§ **WHAT THIS TASK INVOLVES**:
For each line below with the word "plate", write out a copy.

§ **MATERIAL TO PROCESS**:
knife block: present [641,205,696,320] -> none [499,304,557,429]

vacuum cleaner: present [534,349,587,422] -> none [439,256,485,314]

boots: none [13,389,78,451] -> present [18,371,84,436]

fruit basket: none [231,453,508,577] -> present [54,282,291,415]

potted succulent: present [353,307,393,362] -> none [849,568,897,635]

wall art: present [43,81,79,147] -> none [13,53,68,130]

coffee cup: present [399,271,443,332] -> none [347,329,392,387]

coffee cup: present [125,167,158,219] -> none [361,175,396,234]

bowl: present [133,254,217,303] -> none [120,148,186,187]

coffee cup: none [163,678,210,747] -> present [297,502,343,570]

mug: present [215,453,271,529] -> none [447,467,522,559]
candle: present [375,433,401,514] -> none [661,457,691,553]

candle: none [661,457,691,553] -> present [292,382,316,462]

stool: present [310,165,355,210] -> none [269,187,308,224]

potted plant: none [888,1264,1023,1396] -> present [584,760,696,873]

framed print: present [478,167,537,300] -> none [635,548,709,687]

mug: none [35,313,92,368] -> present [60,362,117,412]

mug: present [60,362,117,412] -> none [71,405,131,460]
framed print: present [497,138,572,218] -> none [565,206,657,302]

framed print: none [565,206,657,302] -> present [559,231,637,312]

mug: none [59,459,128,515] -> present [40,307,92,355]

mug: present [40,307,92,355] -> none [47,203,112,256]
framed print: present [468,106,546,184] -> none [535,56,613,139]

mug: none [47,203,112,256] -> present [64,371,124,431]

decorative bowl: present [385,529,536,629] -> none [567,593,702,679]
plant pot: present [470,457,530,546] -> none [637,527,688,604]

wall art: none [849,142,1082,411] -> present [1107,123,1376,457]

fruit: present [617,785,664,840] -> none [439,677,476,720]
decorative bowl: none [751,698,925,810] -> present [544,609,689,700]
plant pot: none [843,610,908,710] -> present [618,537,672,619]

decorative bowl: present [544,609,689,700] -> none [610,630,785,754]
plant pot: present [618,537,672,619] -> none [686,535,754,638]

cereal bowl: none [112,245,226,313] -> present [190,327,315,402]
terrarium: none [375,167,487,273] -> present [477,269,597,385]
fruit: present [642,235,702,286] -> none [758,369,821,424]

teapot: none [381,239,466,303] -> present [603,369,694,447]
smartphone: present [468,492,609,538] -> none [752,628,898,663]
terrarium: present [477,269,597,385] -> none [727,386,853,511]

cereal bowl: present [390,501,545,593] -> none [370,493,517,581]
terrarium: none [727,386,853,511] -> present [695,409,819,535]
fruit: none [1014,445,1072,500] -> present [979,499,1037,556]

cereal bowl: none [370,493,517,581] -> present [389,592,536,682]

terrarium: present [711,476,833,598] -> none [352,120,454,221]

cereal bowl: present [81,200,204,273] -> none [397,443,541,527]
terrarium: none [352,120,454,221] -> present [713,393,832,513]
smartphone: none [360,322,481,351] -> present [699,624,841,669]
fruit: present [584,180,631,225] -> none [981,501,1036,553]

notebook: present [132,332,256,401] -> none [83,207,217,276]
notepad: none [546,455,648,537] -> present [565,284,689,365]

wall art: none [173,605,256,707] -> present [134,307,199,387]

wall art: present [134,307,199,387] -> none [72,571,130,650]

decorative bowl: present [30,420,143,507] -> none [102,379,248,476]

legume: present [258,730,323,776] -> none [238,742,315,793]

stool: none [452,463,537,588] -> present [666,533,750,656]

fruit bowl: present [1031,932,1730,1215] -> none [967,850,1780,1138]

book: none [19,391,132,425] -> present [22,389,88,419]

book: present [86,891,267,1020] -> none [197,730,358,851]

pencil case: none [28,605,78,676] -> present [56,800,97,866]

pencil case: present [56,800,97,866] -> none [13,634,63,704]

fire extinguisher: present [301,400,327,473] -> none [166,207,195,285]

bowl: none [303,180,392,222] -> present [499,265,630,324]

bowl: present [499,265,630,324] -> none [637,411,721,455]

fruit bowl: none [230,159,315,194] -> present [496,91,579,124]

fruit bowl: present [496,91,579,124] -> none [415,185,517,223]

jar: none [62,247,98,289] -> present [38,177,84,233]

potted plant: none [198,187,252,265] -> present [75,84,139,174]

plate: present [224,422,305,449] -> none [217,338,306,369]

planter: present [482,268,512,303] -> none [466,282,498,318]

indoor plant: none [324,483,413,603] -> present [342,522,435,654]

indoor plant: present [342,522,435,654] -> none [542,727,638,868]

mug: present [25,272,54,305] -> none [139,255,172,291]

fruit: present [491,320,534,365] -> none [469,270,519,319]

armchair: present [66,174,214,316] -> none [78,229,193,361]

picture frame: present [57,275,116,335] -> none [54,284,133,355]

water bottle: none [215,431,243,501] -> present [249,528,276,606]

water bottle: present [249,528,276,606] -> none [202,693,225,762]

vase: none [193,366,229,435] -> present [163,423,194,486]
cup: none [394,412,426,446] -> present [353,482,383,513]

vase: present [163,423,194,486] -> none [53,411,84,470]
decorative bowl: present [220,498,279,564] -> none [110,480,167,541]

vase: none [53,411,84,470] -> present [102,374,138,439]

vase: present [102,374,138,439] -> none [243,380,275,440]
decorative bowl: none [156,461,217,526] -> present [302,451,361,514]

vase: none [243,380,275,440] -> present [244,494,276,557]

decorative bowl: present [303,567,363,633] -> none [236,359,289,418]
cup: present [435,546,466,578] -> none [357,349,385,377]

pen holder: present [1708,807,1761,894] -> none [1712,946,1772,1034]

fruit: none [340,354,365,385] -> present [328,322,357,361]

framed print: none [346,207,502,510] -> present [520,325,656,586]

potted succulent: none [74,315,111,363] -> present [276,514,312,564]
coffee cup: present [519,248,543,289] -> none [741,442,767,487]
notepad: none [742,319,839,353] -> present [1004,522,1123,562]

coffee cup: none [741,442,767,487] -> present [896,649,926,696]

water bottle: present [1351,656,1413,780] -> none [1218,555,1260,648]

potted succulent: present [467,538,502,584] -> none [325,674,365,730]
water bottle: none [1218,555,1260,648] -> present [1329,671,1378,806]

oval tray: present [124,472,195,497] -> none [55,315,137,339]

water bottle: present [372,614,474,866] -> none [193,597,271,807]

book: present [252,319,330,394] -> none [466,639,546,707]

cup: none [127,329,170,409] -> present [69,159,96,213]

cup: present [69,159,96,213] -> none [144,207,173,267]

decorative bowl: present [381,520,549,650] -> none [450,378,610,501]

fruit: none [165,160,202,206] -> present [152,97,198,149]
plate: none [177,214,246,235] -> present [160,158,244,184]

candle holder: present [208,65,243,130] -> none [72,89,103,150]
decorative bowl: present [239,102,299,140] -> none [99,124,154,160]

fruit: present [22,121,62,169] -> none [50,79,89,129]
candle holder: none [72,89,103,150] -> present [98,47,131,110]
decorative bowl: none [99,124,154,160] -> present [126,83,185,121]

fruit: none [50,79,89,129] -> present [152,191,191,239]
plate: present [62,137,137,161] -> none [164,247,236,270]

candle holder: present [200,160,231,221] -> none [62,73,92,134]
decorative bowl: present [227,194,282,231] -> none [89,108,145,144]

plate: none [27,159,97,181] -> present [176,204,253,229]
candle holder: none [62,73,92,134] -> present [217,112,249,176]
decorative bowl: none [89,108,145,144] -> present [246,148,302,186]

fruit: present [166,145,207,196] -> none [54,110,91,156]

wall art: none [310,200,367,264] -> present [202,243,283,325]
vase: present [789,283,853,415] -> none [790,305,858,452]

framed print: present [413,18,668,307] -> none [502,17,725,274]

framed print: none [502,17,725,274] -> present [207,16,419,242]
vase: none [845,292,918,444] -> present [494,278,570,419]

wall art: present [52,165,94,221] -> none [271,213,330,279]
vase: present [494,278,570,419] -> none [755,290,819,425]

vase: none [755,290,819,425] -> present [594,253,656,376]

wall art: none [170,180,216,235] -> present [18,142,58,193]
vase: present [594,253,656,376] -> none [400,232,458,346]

§ **SOLUTION TO THE EXERCISE**:
plate: present [224,422,305,449] -> none [217,338,306,369]
plate: none [177,214,246,235] -> present [160,158,244,184]
plate: present [62,137,137,161] -> none [164,247,236,270]
plate: none [27,159,97,181] -> present [176,204,253,229]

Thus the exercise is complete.